*** Records provided Section Begins ***

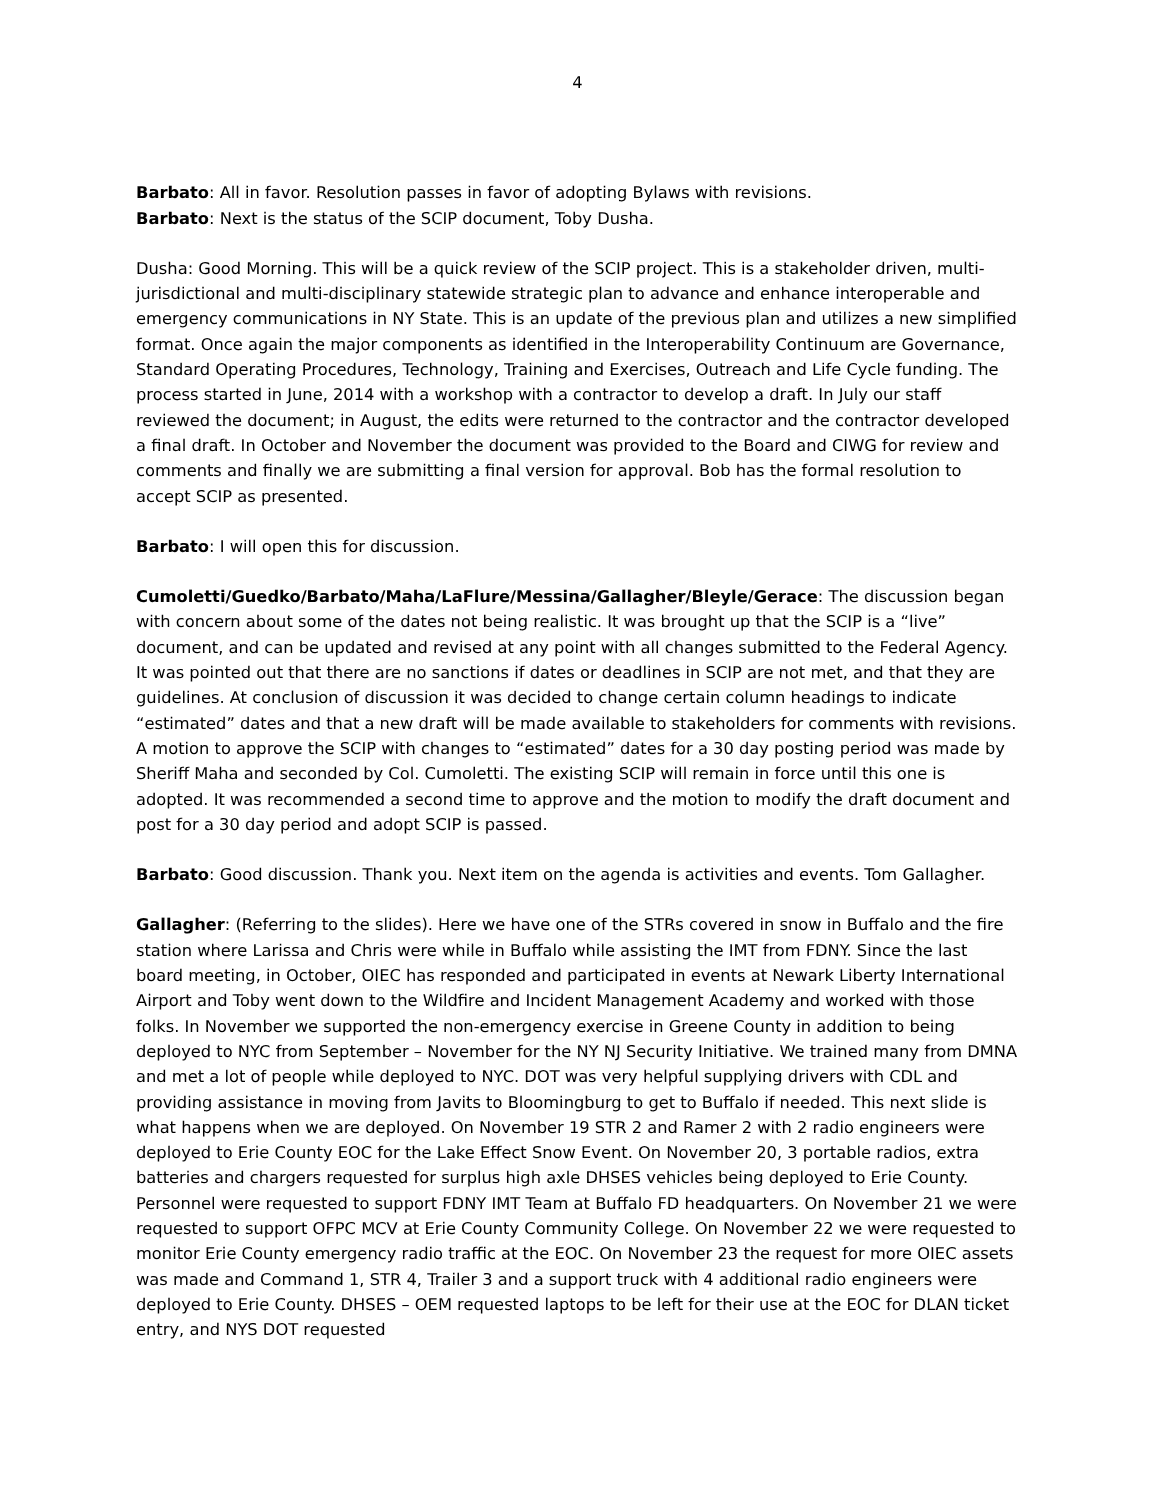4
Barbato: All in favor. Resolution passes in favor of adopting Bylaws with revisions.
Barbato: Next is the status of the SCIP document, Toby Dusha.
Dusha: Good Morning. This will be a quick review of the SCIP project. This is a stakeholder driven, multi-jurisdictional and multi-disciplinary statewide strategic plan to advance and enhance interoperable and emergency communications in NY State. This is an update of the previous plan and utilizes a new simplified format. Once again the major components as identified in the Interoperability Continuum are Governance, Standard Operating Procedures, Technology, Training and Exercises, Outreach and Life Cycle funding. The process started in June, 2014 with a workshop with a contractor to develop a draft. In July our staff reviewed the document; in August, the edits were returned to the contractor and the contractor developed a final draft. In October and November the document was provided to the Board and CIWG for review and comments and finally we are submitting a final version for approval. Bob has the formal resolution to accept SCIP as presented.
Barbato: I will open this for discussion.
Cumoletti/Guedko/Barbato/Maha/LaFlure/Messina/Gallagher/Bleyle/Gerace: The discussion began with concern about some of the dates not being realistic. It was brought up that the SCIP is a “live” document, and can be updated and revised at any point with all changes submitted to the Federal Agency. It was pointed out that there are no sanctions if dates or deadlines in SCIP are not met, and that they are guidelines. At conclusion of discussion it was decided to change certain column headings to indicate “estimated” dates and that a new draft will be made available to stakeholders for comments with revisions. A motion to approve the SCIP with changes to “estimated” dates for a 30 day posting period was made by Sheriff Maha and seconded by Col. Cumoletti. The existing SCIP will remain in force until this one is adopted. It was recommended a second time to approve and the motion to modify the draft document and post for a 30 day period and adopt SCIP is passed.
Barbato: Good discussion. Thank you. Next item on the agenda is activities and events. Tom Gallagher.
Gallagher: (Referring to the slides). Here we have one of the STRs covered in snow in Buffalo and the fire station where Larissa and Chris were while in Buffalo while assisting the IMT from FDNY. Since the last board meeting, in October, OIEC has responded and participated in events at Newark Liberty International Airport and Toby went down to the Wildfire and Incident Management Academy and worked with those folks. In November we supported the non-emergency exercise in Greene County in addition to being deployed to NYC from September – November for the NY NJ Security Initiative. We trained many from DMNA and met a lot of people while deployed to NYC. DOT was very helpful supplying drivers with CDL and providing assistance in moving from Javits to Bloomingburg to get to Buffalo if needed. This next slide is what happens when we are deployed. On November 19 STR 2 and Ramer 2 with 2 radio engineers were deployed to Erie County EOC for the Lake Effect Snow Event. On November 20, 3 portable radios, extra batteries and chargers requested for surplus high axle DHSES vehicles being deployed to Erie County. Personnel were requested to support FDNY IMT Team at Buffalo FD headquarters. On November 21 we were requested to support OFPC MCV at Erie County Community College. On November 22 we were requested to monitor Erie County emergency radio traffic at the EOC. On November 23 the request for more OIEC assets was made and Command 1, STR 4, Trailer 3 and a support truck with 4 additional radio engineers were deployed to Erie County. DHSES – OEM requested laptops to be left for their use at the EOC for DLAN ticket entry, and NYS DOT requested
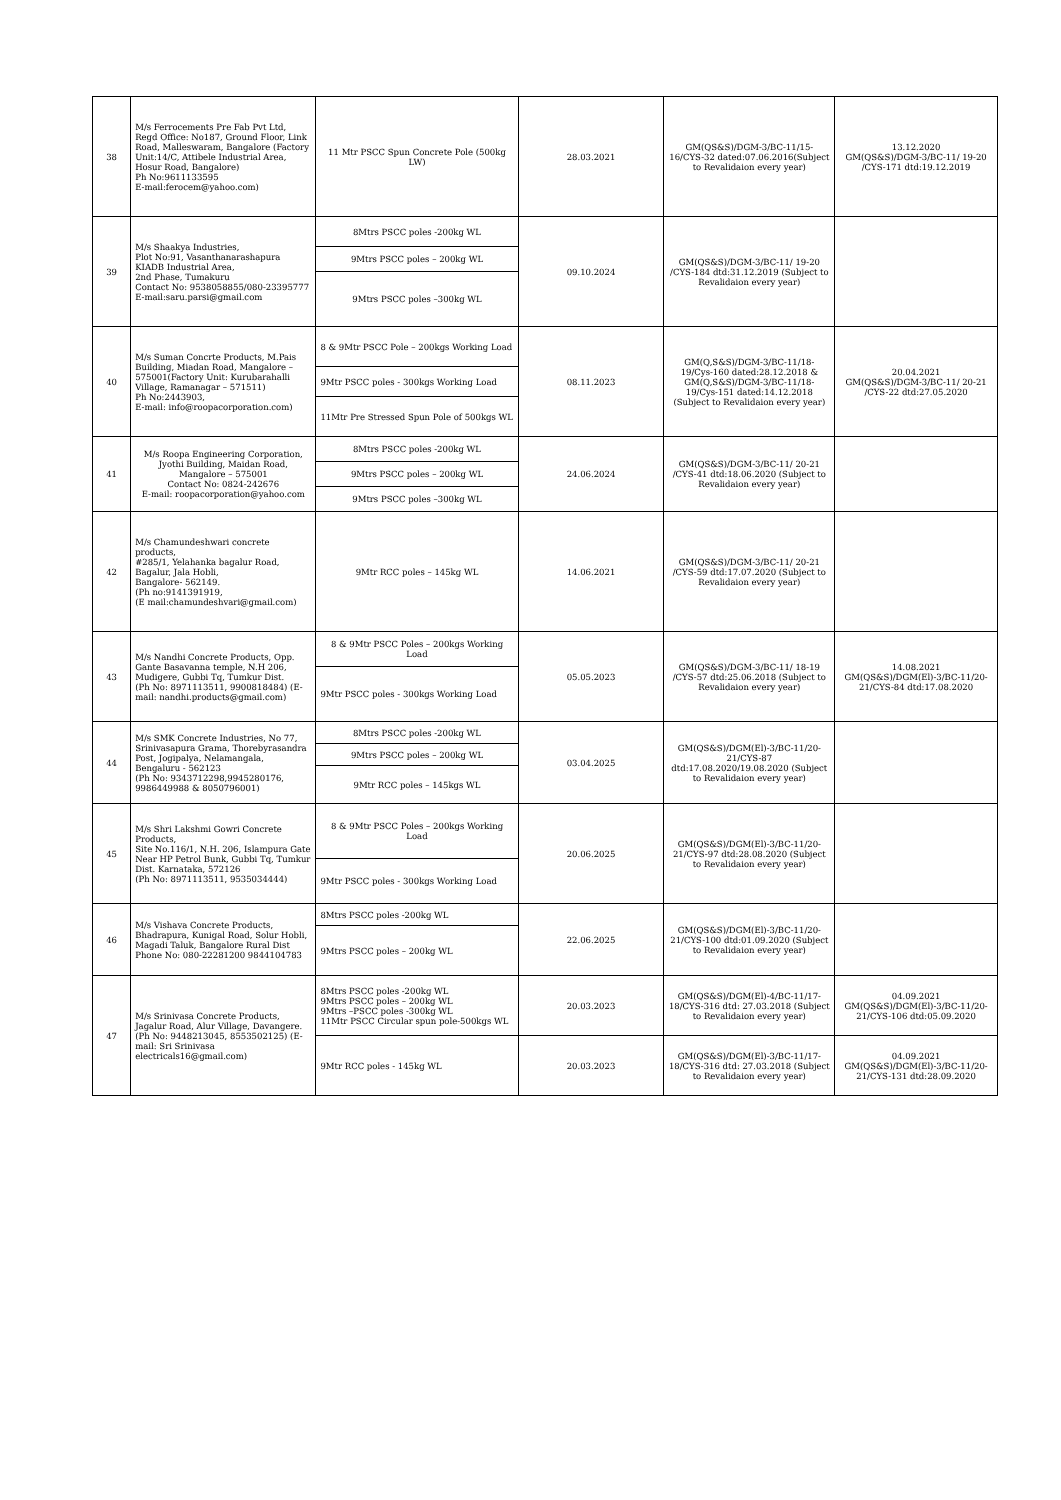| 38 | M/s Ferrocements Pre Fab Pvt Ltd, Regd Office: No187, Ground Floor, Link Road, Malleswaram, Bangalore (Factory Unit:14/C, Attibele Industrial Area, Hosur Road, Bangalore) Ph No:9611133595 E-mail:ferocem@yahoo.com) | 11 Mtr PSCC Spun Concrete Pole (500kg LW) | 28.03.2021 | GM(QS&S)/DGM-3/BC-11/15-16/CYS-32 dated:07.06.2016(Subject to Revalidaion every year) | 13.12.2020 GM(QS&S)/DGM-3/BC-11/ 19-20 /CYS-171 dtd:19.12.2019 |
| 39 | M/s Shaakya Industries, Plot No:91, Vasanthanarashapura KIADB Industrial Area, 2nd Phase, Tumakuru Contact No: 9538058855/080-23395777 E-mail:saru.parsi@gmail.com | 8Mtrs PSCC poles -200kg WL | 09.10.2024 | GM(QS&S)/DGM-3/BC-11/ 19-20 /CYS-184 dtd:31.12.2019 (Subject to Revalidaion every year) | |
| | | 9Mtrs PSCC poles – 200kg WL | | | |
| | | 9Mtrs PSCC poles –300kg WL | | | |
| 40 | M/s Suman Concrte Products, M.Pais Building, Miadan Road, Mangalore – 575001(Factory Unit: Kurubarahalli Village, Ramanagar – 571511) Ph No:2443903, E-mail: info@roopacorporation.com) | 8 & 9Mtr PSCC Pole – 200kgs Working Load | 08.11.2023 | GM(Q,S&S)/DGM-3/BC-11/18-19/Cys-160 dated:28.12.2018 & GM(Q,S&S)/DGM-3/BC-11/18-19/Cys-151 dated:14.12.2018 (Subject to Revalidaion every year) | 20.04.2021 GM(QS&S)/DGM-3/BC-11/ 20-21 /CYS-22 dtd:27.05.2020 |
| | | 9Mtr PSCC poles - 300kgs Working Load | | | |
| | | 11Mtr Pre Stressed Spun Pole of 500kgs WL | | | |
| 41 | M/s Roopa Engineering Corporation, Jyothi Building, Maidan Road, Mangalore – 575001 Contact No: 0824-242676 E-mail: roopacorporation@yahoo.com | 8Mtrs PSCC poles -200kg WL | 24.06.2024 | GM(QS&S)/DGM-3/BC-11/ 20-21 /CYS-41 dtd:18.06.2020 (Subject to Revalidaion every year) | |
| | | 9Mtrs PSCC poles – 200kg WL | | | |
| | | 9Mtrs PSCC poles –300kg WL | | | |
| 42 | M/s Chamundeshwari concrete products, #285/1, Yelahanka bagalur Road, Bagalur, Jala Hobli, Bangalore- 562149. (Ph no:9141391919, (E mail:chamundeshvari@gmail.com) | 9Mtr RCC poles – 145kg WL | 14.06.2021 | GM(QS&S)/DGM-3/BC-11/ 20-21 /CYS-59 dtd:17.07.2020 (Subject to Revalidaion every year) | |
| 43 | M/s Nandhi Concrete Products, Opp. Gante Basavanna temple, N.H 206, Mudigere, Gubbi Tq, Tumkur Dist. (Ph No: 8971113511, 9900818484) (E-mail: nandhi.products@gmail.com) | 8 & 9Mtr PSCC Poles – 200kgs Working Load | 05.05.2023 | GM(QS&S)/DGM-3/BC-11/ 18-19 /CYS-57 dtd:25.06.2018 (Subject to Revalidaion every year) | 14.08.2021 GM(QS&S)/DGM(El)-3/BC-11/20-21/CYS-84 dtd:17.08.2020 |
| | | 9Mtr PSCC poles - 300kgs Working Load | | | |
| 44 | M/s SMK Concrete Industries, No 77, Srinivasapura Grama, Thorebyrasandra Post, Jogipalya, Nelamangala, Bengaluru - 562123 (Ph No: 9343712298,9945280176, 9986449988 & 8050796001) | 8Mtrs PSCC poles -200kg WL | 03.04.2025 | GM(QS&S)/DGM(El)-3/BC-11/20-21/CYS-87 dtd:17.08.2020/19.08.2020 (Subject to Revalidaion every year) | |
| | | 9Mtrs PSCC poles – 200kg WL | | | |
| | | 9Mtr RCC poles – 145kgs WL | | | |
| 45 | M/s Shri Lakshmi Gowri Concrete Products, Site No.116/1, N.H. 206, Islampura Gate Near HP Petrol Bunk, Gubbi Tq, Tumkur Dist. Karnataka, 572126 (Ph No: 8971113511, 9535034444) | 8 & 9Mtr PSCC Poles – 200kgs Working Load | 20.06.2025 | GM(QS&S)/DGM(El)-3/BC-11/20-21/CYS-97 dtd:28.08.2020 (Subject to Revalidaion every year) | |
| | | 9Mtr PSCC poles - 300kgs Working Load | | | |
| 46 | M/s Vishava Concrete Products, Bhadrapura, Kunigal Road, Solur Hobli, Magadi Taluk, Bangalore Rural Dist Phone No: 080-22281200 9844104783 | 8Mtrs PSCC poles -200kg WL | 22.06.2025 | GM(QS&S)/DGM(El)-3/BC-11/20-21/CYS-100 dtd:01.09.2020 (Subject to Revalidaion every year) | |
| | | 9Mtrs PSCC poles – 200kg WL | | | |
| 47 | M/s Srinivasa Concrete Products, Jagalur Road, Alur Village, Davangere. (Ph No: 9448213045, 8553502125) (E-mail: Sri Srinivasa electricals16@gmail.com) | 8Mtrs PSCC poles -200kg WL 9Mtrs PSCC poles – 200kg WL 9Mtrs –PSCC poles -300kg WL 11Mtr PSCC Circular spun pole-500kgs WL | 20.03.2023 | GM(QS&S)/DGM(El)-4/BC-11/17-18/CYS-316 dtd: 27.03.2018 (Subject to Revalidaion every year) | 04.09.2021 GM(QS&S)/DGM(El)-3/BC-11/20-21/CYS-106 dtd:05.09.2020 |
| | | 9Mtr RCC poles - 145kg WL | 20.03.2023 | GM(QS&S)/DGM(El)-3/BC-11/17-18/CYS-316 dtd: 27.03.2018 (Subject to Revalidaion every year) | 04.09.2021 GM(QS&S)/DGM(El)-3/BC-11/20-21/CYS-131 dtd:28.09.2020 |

*** Records provided Section Ends ***

▶ _What is being asked_:
Repeat exactly and only the lines from the start of the data above through the line that holds "Barbato: Next is", inclusive. Pictures do not belong in the copy.

▶ _Completed task_:
4
Barbato: All in favor. Resolution passes in favor of adopting Bylaws with revisions.
Barbato: Next is the status of the SCIP document, Toby Dusha.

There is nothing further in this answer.